» EXERCISES
1/ In the thread on composing rational maps below, list every letter that names one of the irreducible algebraic sets.
2/ From the thread on composing rational maps below, extract the passage starting at "Consider $X=Y=Z=\mathbb A^2$, and" and ending at "composition is defined.".

» SELECTED PASSAGE
This is regarding a remark from Shafarevich's Basic Algebraic Geometry-1, I am quoting for everyone's convenience:
Given two rational maps $\varphi:X\rightarrow Y$ and $\psi:Y\rightarrow Z$, such that $\varphi(X)$ is dense in $Y$ then it is easy to see that we can define a composite $\psi \circ \varphi:X\rightarrow Z$; if in addition $\psi(Y)$ is dense in $Z$ then so is $(\psi \circ \varphi)(X)$.
Here $X$, $Y$, and $Z$ are considered to be irreducible algebraic sets. My question is: Why is the condition that $\varphi(X)$ be dense in $Y$ necessary?
Consider $X=Y=Z=\mathbb A^2$, and $\varphi(x,y)=(x/y,0)$ and $\psi=\textrm{identity}$. $\varphi$ does not have dense image yet the composition is defined.

» Records from a data collection
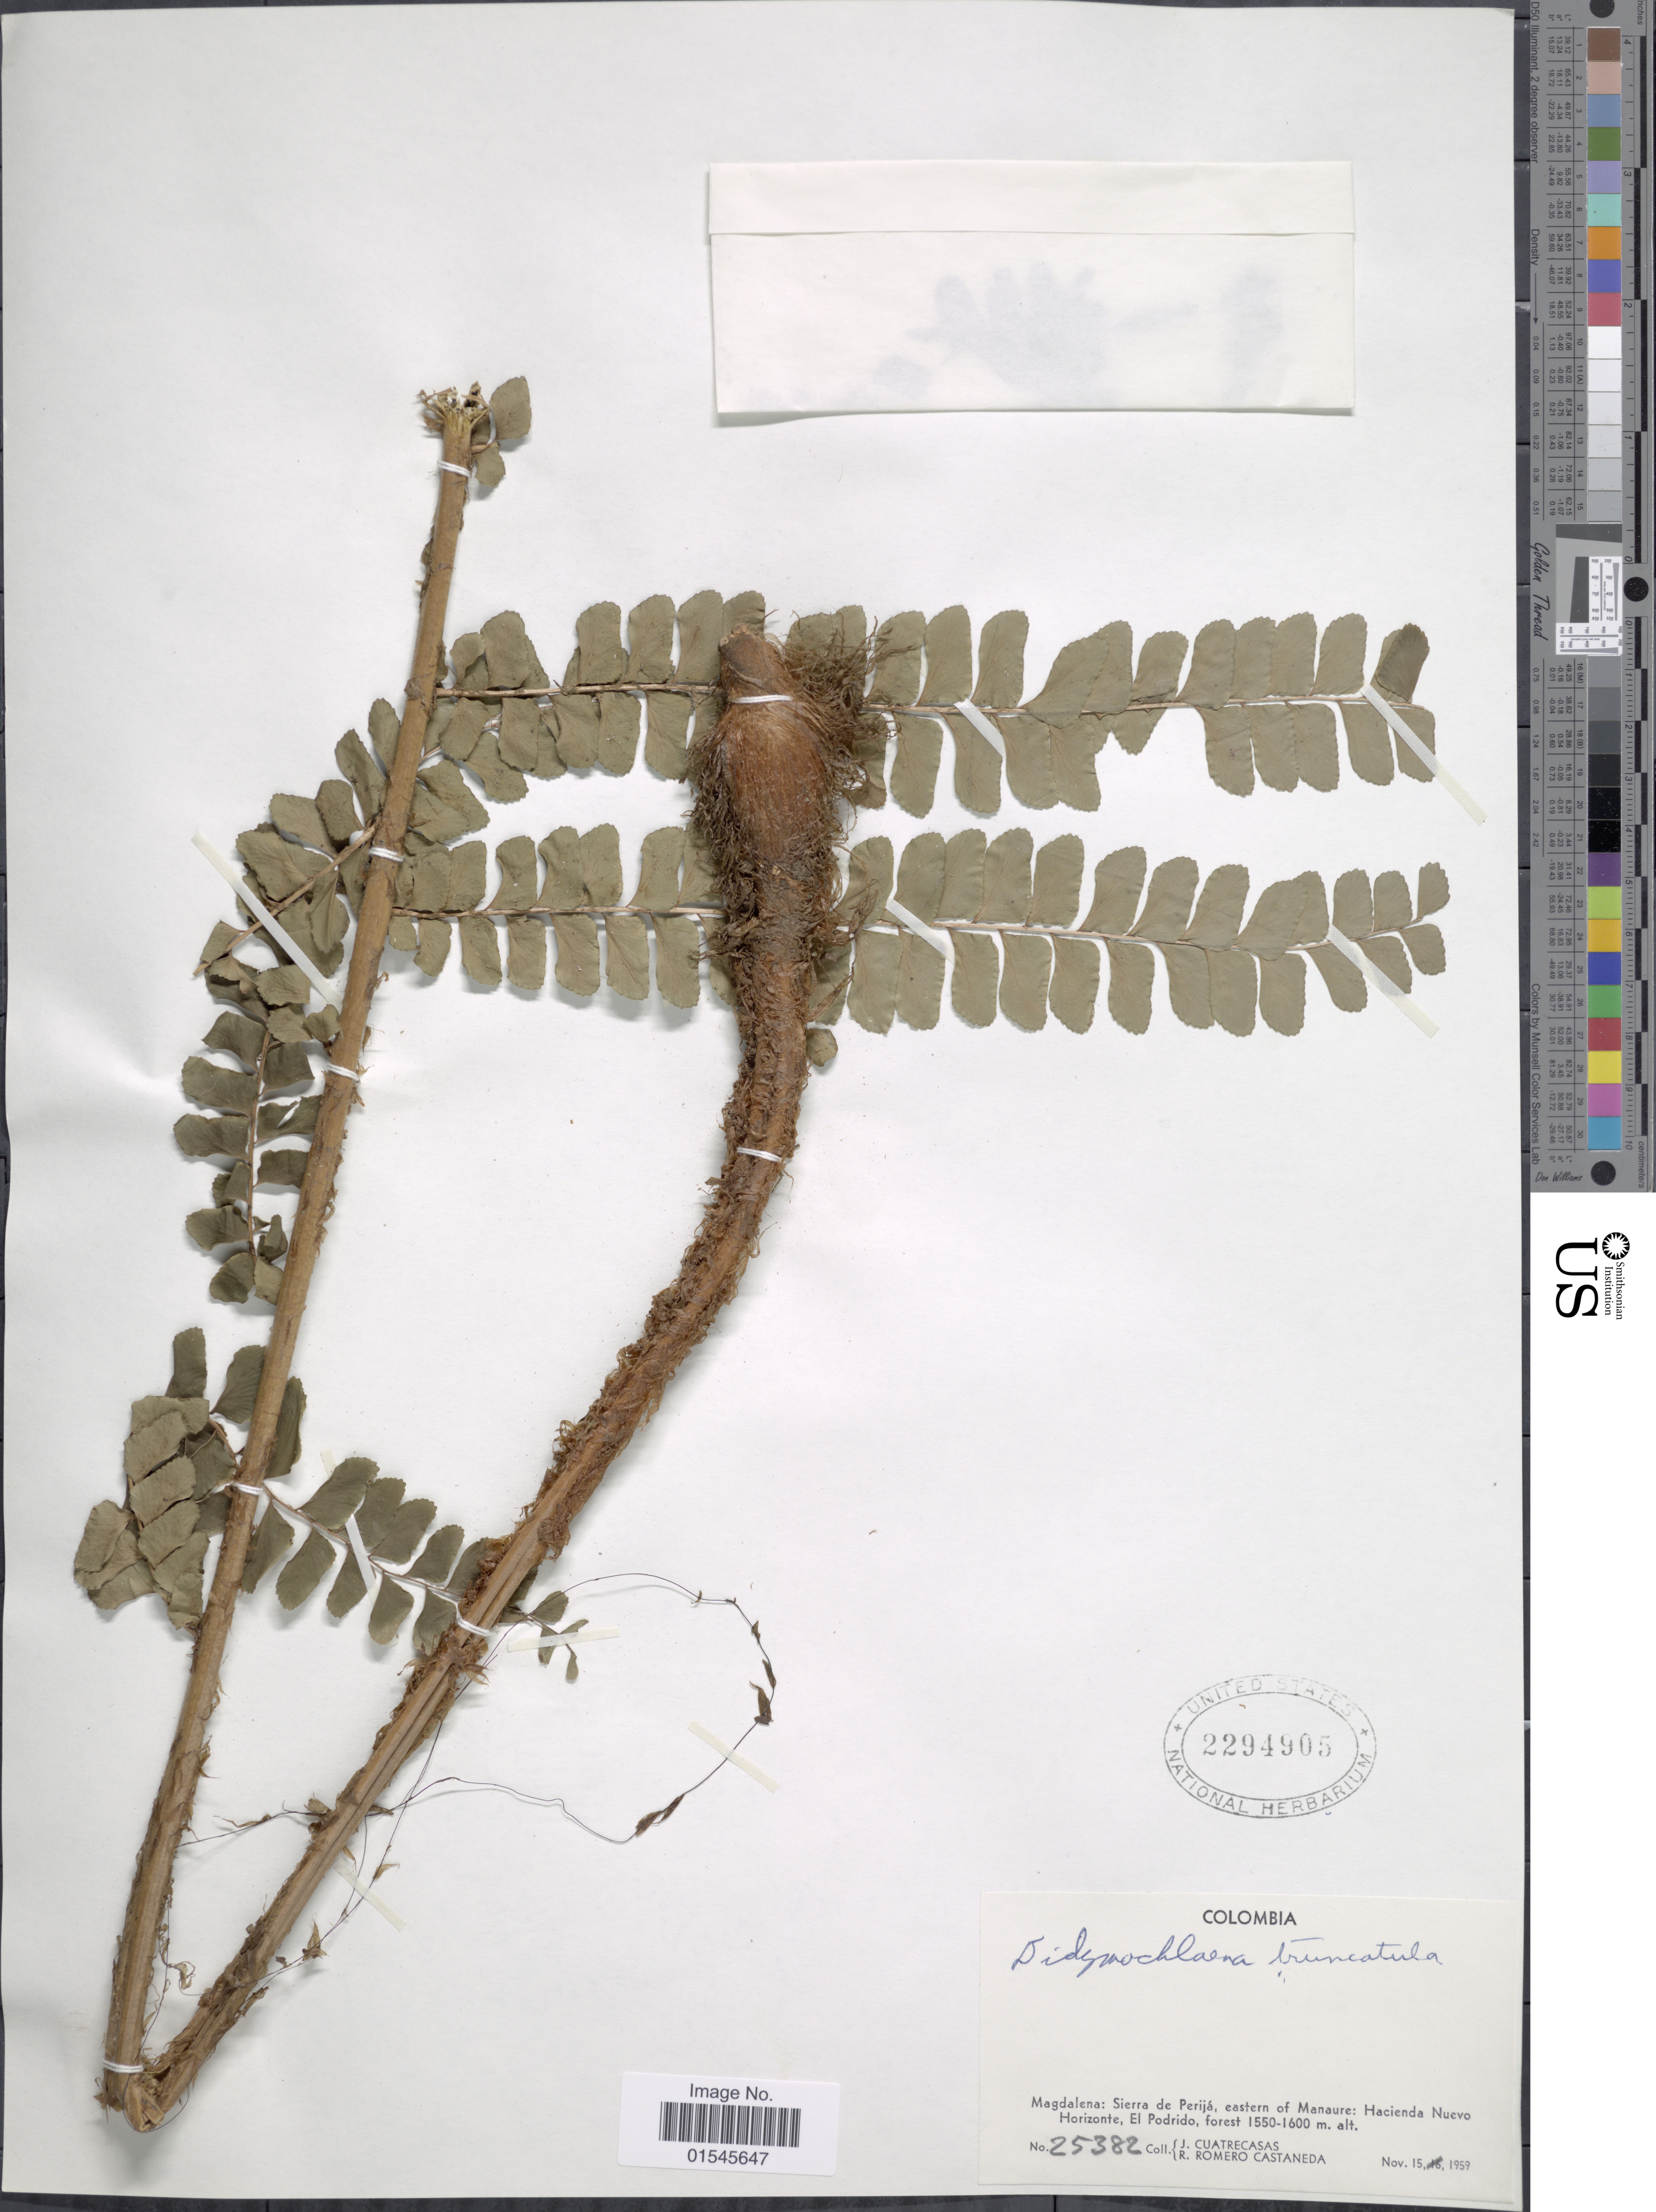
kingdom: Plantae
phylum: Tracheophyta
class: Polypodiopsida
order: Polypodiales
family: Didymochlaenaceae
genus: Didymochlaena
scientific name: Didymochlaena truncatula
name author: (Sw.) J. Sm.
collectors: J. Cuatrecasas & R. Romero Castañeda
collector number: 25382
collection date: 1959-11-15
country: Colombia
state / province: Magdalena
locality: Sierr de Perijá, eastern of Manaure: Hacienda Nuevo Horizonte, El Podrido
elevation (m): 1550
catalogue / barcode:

» RESULTS FOR EACH TASK
1/ X, Y, Z

2/
Consider $X=Y=Z=\mathbb A^2$, and $\varphi(x,y)=(x/y,0)$ and $\psi=\textrm{identity}$. $\varphi$ does not have dense image yet the composition is defined.